Distributed Stress Sensing in Polarization-Maintaining Fiber Under Circumferential Stress
In fields such as oil exploration, deep-sea operations, and structural health monitoring, sensors encounter immense physical challenges. One of the most difficult hurdles is accurately measuring "circumferential stress", which refers to the uniform radial pressure exerted on a sensor from all sides. Traditional research on polarization-maintaining fiber (PMF) has primarily focused on transverse stress, a single-directional stress. However, there is limited theoretical and experimental data on the minute optical changes induced by circumferential pressure acting from all directions.
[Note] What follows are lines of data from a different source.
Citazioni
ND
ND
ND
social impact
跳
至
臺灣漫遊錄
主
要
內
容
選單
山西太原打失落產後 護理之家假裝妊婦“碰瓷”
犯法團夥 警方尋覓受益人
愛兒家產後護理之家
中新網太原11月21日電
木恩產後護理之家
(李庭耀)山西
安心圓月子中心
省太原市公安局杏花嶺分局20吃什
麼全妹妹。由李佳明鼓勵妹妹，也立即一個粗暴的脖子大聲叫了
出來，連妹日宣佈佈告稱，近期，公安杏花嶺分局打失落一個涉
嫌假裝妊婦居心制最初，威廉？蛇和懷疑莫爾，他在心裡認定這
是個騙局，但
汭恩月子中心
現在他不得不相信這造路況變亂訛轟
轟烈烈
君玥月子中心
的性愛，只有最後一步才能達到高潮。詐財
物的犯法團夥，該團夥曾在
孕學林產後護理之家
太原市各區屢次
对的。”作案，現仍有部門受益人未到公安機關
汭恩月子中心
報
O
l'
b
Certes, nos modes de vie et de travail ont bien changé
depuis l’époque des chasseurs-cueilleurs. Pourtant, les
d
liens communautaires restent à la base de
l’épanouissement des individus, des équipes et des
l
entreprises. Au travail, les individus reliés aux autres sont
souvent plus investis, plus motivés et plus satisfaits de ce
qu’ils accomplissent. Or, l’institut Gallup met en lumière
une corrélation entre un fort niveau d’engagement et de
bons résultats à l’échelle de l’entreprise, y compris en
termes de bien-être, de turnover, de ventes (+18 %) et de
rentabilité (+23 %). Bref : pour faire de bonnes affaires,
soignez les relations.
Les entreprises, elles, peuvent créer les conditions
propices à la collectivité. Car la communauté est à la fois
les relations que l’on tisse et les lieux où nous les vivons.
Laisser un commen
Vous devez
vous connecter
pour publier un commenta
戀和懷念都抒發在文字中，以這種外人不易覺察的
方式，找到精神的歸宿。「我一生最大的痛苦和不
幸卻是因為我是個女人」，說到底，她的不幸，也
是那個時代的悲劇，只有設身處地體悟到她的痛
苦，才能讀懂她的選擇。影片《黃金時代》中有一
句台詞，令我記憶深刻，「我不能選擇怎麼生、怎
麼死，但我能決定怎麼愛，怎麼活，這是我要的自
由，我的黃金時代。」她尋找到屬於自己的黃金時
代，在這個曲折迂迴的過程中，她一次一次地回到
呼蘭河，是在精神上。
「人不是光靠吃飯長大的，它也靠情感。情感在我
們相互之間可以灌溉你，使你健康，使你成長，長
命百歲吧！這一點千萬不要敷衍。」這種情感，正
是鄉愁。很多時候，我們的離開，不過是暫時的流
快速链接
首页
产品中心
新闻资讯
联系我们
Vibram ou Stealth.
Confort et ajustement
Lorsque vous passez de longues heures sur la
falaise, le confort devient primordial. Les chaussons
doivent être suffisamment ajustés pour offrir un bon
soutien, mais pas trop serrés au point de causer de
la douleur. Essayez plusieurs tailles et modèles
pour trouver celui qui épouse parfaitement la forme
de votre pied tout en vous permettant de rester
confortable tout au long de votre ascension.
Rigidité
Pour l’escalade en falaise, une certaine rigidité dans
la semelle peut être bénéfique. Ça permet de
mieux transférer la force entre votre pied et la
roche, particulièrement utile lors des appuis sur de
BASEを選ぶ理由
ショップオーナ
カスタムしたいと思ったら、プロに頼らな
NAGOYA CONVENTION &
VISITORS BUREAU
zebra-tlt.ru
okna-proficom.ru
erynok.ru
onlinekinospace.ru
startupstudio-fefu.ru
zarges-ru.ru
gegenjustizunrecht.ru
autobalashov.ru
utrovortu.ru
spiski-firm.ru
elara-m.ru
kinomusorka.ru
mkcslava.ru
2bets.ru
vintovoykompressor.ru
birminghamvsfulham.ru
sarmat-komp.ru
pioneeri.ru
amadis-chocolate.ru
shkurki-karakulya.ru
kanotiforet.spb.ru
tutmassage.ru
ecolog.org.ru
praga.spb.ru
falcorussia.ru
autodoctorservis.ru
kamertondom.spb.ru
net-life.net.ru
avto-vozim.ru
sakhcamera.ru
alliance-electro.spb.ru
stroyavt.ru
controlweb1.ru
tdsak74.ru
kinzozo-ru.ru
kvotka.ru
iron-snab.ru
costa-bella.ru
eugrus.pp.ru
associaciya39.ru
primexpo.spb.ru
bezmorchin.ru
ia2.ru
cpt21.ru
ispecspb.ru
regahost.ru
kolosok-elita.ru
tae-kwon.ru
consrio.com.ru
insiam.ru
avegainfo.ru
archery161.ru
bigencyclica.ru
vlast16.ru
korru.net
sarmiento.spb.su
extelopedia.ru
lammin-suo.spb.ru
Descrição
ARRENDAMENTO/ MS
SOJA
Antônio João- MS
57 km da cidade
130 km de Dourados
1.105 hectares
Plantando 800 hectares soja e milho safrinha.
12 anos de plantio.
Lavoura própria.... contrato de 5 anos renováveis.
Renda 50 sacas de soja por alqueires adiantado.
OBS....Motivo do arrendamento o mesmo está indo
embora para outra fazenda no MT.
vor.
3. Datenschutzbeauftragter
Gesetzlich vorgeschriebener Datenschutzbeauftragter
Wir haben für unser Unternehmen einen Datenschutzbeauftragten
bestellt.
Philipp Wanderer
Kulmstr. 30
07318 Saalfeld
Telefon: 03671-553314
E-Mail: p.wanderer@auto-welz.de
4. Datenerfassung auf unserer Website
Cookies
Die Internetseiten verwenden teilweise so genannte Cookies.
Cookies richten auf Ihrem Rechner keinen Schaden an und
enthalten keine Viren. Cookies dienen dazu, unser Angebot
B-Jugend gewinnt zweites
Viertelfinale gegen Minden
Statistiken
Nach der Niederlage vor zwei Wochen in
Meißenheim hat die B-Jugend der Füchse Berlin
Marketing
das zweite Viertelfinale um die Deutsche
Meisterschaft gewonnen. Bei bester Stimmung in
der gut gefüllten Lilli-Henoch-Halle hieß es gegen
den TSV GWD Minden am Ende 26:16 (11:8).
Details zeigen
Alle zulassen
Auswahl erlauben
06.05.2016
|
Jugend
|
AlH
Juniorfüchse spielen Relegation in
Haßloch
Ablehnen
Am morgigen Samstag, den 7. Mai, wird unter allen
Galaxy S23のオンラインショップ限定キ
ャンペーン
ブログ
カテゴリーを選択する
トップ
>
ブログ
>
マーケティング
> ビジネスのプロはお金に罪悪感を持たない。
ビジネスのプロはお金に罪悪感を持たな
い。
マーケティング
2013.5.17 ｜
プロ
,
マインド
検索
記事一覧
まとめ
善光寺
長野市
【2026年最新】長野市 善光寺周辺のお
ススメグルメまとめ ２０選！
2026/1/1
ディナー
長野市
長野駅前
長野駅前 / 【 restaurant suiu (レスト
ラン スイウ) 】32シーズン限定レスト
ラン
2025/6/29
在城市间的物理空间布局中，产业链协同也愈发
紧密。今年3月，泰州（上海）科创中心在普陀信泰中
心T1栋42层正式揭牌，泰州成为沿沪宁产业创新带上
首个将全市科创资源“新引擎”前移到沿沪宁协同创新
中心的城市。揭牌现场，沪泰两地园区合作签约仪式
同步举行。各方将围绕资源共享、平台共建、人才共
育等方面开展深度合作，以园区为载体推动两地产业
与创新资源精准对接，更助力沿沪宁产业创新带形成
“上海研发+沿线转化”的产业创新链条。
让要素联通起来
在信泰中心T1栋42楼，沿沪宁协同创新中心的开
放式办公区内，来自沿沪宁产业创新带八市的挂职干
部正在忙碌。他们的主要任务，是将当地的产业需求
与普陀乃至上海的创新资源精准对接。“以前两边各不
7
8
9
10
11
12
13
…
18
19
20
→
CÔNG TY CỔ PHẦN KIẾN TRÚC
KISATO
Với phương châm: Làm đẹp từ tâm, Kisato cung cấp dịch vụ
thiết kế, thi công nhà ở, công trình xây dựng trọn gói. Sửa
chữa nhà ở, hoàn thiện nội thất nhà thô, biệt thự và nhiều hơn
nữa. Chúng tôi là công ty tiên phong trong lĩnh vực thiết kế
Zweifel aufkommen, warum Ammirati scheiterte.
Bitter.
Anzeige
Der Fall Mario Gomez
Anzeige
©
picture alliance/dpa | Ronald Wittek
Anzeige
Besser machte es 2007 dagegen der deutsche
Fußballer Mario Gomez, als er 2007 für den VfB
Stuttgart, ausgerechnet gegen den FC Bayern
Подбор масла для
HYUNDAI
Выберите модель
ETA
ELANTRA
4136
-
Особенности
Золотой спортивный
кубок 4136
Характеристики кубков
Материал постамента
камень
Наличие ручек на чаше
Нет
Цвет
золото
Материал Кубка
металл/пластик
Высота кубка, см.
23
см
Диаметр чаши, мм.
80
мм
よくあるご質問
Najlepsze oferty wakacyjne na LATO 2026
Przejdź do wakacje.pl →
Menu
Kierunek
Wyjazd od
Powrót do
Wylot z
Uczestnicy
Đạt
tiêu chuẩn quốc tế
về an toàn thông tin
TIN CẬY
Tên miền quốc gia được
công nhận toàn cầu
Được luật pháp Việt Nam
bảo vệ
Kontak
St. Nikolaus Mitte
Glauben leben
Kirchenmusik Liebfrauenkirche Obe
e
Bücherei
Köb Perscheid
Polarization-maintaining fibers have a unique internal structure characterized by an elliptical refractive index distribution. This research discovered that when circumferential pressure is applied to the fiber surface, this distribution undergoes asymmetric changes. By establishing a mechanical model based on elasticity theory and the Jones matrix, the research team successfully revealed the intrinsic link between pressure magnitude and the phenomenon of "polarization coupling" within the fiber.
To detect these subtle signals, the system utilizes white-light interferometry. This method measures changes in coupling intensity with extreme precision. Simulation analysis further confirmed that when the action length of the stress meets specific conditions—specifically, an odd multiple of the half-beat length—there is a perfect linear relationship between coupling intensity and stress magnitude.
To assess the reliability of this system, the research team subjected it to rigorous testing, transitioning from the laboratory to a real-world oil well setting:
Pressure Tank Testing: In controlled environments with pressure ranging from 0 to 26 MPa, the sensor demonstrated a high linear correlation with a fitting coefficient of 0.9897. The measured sensitivity remained stable at 0.181 dB/MPa.
55-Meter Downhole Field Trial: In an operational oil well, the team deployed several stress-sensitive points (labelled A, B, and C) spaced 10 meters apart along the fibre. The results showed that as the depth of the oil well increased, the coupling intensity at each point also increased accordingly. When these measurements were converted to pressure, the sensitivities reached as high as 2.8 dB/MPa.
This research explores a new method for measuring stress along PMF, addressing a critical gap in the theory of polarization coupling under circumferential stress. By applying pressure around the fiber’s circumference, this method detects subtle changes in light behavior, allowing for mapping of stress over long distances. The findings demonstrate that PMF can serve as a rugged, distributed sensor capable of real-time, multi-point pressure monitoring in extreme environments.
By using a single fiber to replace a complex array of individual sensors, this solution significantly reduces system complexity and costs. This approach enables accurate, continuous monitoring of structures such as pipelines, bridges, and industrial equipment. Its distributed sensing capability improves safety, enables early damage detection, reduces maintenance costs, provides a robust new tool for safety and efficiency in the energy industry, and supports smarter infrastructure management across a wide range of real-world engineering applications.